The following arguments are supported:

• access_level - (Optional) Valid values are RESTRICTED and ACCESSIBLE. Default is RESTRICTED. Setting this to ACCESSIBLE returns only those compartments for which the user has INSPECT permissions directly or indirectly (permissions can be on a resource in a subcompartment). When set to RESTRICTED permissions are checked and no partial results are displayed.

• account_status - (Optional) A filter to return only items that match the specified account status.

• authentication_type - (Optional) A filter to return only items that match the specified authentication type.

• compartment_id_in_subtree - (Optional) Default is false. When set to true, the hierarchy of compartments is traversed and all compartments and subcompartments in the tenancy are returned.
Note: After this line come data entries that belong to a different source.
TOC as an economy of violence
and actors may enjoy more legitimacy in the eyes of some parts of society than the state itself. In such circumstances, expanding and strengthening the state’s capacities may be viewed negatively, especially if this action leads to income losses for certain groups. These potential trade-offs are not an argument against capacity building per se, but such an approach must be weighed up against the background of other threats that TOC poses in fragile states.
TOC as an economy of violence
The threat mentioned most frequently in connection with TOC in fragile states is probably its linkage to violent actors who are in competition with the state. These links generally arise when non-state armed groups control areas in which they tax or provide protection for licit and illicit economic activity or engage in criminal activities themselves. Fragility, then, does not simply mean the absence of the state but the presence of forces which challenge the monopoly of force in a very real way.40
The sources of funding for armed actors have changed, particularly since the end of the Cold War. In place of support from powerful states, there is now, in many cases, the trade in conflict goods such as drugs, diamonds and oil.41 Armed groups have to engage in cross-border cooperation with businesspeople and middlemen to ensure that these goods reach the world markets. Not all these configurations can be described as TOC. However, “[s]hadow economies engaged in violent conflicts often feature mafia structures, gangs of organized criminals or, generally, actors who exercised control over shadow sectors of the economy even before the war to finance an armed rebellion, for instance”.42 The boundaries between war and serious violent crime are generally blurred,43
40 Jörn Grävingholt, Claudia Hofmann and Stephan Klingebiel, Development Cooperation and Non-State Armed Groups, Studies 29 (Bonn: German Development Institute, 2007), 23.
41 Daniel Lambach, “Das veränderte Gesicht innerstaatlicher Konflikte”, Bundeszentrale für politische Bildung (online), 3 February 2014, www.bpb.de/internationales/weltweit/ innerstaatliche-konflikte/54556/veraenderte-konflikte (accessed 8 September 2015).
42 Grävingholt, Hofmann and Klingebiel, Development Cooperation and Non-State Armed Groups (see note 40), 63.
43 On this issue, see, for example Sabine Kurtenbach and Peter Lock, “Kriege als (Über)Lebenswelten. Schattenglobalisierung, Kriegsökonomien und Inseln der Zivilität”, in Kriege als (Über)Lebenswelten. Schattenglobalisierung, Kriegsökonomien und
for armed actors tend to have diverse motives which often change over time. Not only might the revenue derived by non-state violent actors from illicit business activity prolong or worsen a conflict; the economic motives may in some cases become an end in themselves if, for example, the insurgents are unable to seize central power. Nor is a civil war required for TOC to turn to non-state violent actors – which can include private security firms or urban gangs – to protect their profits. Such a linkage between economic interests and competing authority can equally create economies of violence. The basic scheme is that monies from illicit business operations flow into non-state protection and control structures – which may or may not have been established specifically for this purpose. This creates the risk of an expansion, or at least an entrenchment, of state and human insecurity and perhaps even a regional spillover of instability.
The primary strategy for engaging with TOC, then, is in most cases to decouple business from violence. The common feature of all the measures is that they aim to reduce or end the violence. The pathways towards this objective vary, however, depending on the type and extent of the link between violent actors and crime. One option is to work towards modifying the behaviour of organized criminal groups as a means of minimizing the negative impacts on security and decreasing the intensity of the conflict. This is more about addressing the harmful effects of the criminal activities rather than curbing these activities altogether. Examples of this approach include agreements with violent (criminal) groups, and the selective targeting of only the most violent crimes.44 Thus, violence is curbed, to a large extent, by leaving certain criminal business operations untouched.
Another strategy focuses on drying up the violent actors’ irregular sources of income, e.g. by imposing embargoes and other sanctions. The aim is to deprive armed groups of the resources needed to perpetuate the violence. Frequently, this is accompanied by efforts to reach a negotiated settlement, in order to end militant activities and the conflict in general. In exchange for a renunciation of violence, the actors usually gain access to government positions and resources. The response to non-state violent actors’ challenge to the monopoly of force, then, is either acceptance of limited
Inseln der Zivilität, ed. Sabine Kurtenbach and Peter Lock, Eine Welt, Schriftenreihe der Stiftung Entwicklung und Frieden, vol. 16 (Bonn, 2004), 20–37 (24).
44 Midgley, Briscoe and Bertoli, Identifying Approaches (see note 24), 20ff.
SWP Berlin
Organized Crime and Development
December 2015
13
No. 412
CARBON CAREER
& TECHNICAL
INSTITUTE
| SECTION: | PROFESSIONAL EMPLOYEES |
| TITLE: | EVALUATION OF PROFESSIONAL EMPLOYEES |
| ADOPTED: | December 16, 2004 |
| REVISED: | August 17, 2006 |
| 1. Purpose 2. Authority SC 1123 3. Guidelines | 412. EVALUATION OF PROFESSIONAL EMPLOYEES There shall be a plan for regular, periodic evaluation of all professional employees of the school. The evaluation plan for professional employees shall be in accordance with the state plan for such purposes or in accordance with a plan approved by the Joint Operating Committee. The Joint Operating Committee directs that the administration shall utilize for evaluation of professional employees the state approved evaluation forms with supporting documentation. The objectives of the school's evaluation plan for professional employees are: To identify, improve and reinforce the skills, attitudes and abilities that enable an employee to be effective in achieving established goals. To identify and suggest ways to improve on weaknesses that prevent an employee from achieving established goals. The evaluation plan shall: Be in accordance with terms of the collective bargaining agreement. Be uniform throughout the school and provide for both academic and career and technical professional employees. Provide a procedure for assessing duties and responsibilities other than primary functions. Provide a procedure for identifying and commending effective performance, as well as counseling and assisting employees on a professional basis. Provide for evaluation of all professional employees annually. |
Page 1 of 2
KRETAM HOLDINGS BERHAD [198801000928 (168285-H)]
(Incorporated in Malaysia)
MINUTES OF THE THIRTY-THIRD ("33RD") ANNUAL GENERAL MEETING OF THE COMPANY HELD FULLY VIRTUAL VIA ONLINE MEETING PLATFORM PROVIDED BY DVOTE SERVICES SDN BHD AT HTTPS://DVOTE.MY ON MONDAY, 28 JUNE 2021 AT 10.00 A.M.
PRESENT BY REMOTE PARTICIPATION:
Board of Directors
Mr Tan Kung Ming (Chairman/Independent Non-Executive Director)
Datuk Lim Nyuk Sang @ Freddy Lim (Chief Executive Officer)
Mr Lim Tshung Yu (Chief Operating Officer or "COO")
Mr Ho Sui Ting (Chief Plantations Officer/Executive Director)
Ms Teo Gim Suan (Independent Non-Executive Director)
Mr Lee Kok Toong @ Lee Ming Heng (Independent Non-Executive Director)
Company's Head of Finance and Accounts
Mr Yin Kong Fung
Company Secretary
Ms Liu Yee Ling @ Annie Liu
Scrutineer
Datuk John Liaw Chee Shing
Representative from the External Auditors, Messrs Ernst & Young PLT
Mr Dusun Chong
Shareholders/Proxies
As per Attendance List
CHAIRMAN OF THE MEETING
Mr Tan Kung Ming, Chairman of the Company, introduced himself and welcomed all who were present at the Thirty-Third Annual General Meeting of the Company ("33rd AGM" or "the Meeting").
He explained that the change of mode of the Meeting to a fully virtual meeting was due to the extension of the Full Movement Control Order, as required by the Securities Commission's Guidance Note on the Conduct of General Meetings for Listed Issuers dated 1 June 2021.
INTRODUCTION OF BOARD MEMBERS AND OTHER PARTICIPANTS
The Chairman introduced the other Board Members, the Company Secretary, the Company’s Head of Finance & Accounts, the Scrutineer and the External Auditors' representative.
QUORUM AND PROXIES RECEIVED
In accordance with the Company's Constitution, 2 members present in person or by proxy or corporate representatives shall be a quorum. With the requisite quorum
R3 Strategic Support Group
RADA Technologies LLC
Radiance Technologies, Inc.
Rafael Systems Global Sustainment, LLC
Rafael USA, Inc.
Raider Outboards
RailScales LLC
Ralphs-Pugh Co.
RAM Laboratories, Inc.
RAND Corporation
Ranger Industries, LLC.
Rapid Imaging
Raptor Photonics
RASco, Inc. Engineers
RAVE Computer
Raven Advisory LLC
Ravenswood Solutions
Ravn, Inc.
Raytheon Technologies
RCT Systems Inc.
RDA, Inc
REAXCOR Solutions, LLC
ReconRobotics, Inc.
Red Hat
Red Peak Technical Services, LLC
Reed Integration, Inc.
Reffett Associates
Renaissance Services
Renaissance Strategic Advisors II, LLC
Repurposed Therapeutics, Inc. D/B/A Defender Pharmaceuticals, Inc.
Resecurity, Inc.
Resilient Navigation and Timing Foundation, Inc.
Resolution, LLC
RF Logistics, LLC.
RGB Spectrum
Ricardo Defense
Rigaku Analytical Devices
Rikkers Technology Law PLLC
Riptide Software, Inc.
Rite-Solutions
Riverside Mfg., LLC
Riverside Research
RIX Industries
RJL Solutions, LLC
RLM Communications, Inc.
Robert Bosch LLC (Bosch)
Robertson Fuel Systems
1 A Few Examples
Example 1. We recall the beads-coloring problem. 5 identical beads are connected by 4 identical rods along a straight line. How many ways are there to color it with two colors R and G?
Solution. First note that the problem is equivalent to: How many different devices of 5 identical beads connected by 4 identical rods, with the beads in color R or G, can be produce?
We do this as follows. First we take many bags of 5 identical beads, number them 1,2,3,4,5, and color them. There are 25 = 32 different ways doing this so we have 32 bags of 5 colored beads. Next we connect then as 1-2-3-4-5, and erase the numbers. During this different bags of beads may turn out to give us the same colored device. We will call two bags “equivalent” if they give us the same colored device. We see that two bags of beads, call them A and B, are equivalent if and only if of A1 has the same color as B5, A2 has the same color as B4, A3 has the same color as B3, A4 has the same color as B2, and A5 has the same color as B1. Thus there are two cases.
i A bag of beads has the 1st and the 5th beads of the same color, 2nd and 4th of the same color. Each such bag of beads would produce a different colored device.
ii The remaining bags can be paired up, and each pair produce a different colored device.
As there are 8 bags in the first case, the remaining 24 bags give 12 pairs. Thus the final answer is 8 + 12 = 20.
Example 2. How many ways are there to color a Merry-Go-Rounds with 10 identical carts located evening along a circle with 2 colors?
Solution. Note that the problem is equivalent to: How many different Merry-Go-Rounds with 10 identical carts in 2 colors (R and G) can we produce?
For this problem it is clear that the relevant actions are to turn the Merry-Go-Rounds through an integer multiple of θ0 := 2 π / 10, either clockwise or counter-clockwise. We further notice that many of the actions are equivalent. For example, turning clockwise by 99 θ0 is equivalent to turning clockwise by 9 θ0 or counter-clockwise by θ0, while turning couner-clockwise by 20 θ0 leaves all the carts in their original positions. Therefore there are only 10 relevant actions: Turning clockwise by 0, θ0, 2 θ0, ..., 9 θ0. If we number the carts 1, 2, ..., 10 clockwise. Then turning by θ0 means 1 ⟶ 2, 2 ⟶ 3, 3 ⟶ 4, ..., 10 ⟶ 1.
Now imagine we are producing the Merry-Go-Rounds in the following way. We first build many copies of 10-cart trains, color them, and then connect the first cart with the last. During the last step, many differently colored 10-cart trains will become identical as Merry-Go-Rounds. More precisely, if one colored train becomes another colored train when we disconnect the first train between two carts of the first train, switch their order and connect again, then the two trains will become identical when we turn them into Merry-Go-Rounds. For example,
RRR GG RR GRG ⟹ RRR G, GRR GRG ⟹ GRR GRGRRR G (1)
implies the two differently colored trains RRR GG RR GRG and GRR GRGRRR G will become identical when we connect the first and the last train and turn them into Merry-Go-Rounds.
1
Depends on the ‘accessLevel’ setting.

• target_id - (Optional) A filter to return only items related to a specific target OCID.

• time_last_login_greater_than_or_equal_to - (Optional) A filter to return users whose last login time in the database is greater than or equal to the date and time specified, in the format defined by RFC3339.

  Example: 2016-12-19T16:39:57.600Z

• time_last_login_less_than - (Optional) A filter to return users whose last login time in the database is less than the date and time specified, in the format defined by RFC3339. Example: 2016-12-19T16:39:57.600Z

• time_password_last_changed_greater_than_or_equal_to - (Optional) A filter to return users whose last password change in the database is greater than or equal to the date and time specified, in the format defined by RFC3339.

  Example: 2016-12-19T16:39:57.600Z

• time_password_last_changed_less_than - (Optional) A filter to return users whose last password change in the database is less than the date and time specified, in the format defined by RFC3339.

  Example: 2016-12-19T16:39:57.600Z

• time_user_created_greater_than_or_equal_to - (Optional) A filter to return users whose creation time in the database is greater than or equal to the date and time specified, in the format defined by RFC3339. Example: 2016-12-19T16:39:57.600Z

• time_user_created_less_than - (Optional) A filter to return users whose creation time in the database is less than the date and time specified, in the format defined by RFC3339. Example: 2016-12-19T16:39:57.600Z

• user_assessment_id - (Required) The OCID of the user assessment.

• user_category - (Optional) A filter to return only items that match the specified user category.

• user_key - (Optional) A filter to return only items that match the specified user key.

• user_name - (Optional) A filter to return only items that match the specified user name.

Attributes Reference

The following attributes are exported:

• user_aggregations - The list of user_aggregations.

UserAssessmentUserAnalytic Reference

The following attributes are exported:

• items - The array of user aggregation data.